* **Exercise aim**: Return the records below character for character.

Collected data:
--- --- ---

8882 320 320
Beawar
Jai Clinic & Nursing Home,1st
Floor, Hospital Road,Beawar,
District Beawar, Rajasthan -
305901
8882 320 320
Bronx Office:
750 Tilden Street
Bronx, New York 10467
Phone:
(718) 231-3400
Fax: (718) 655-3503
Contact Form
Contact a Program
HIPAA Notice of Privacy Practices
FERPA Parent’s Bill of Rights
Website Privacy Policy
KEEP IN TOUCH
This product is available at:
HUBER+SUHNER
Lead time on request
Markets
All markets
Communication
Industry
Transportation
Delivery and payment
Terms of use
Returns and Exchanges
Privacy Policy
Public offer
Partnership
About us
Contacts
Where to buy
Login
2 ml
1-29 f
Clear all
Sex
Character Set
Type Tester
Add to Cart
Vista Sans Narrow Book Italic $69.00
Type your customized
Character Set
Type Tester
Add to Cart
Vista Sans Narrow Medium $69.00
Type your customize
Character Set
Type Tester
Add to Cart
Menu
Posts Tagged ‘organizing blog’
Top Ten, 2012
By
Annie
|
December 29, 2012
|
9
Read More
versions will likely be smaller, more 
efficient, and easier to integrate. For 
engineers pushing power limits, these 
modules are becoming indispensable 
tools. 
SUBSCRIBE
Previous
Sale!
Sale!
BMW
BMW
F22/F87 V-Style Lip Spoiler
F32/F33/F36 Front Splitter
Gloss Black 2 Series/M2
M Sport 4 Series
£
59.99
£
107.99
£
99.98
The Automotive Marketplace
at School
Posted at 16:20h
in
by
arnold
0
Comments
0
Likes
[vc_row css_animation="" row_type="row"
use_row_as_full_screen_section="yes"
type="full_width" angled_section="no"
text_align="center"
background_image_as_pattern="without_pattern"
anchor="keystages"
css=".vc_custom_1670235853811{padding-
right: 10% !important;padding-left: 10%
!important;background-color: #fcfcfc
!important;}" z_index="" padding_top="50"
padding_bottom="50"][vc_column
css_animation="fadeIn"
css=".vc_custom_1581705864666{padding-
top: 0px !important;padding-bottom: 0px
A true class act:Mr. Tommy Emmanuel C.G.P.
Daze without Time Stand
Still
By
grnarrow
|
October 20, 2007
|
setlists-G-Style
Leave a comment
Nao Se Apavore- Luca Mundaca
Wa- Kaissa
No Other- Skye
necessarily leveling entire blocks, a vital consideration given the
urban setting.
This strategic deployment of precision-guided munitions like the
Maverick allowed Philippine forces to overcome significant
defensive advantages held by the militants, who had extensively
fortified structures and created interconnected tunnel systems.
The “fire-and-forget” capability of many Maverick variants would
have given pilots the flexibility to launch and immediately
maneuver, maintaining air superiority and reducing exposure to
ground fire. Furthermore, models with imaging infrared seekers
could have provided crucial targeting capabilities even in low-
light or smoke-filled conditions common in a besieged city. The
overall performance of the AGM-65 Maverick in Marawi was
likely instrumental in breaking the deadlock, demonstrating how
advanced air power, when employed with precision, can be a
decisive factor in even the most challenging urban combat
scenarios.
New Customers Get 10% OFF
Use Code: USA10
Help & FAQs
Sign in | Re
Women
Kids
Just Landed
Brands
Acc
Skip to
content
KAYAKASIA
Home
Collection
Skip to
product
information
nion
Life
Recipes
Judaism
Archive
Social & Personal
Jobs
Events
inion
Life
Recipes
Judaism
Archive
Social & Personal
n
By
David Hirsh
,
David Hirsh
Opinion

--- --- ---

* **Result for this exercise**:
8882 320 320
Beawar
Jai Clinic & Nursing Home,1st
Floor, Hospital Road,Beawar,
District Beawar, Rajasthan -
305901
8882 320 320
Bronx Office:
750 Tilden Street
Bronx, New York 10467
Phone:
(718) 231-3400
Fax: (718) 655-3503
Contact Form
Contact a Program
HIPAA Notice of Privacy Practices
FERPA Parent’s Bill of Rights
Website Privacy Policy
KEEP IN TOUCH
This product is available at:
HUBER+SUHNER
Lead time on request
Markets
All markets
Communication
Industry
Transportation
Delivery and payment
Terms of use
Returns and Exchanges
Privacy Policy
Public offer
Partnership
About us
Contacts
Where to buy
Login
2 ml
1-29 f
Clear all
Sex
Character Set
Type Tester
Add to Cart
Vista Sans Narrow Book Italic $69.00
Type your customized
Character Set
Type Tester
Add to Cart
Vista Sans Narrow Medium $69.00
Type your customize
Character Set
Type Tester
Add to Cart
Menu
Posts Tagged ‘organizing blog’
Top Ten, 2012
By
Annie
|
December 29, 2012
|
9
Read More
versions will likely be smaller, more 
efficient, and easier to integrate. For 
engineers pushing power limits, these 
modules are becoming indispensable 
tools. 
SUBSCRIBE
Previous
Sale!
Sale!
BMW
BMW
F22/F87 V-Style Lip Spoiler
F32/F33/F36 Front Splitter
Gloss Black 2 Series/M2
M Sport 4 Series
£
59.99
£
107.99
£
99.98
The Automotive Marketplace
at School
Posted at 16:20h
in
by
arnold
0
Comments
0
Likes
[vc_row css_animation="" row_type="row"
use_row_as_full_screen_section="yes"
type="full_width" angled_section="no"
text_align="center"
background_image_as_pattern="without_pattern"
anchor="keystages"
css=".vc_custom_1670235853811{padding-
right: 10% !important;padding-left: 10%
!important;background-color: #fcfcfc
!important;}" z_index="" padding_top="50"
padding_bottom="50"][vc_column
css_animation="fadeIn"
css=".vc_custom_1581705864666{padding-
top: 0px !important;padding-bottom: 0px
A true class act:Mr. Tommy Emmanuel C.G.P.
Daze without Time Stand
Still
By
grnarrow
|
October 20, 2007
|
setlists-G-Style
Leave a comment
Nao Se Apavore- Luca Mundaca
Wa- Kaissa
No Other- Skye
necessarily leveling entire blocks, a vital consideration given the
urban setting.
This strategic deployment of precision-guided munitions like the
Maverick allowed Philippine forces to overcome significant
defensive advantages held by the militants, who had extensively
fortified structures and created interconnected tunnel systems.
The “fire-and-forget” capability of many Maverick variants would
have given pilots the flexibility to launch and immediately
maneuver, maintaining air superiority and reducing exposure to
ground fire. Furthermore, models with imaging infrared seekers
could have provided crucial targeting capabilities even in low-
light or smoke-filled conditions common in a besieged city. The
overall performance of the AGM-65 Maverick in Marawi was
likely instrumental in breaking the deadlock, demonstrating how
advanced air power, when employed with precision, can be a
decisive factor in even the most challenging urban combat
scenarios.
New Customers Get 10% OFF
Use Code: USA10
Help & FAQs
Sign in | Re
Women
Kids
Just Landed
Brands
Acc
Skip to
content
KAYAKASIA
Home
Collection
Skip to
product
information
nion
Life
Recipes
Judaism
Archive
Social & Personal
Jobs
Events
inion
Life
Recipes
Judaism
Archive
Social & Personal
n
By
David Hirsh
,
David Hirsh
Opinion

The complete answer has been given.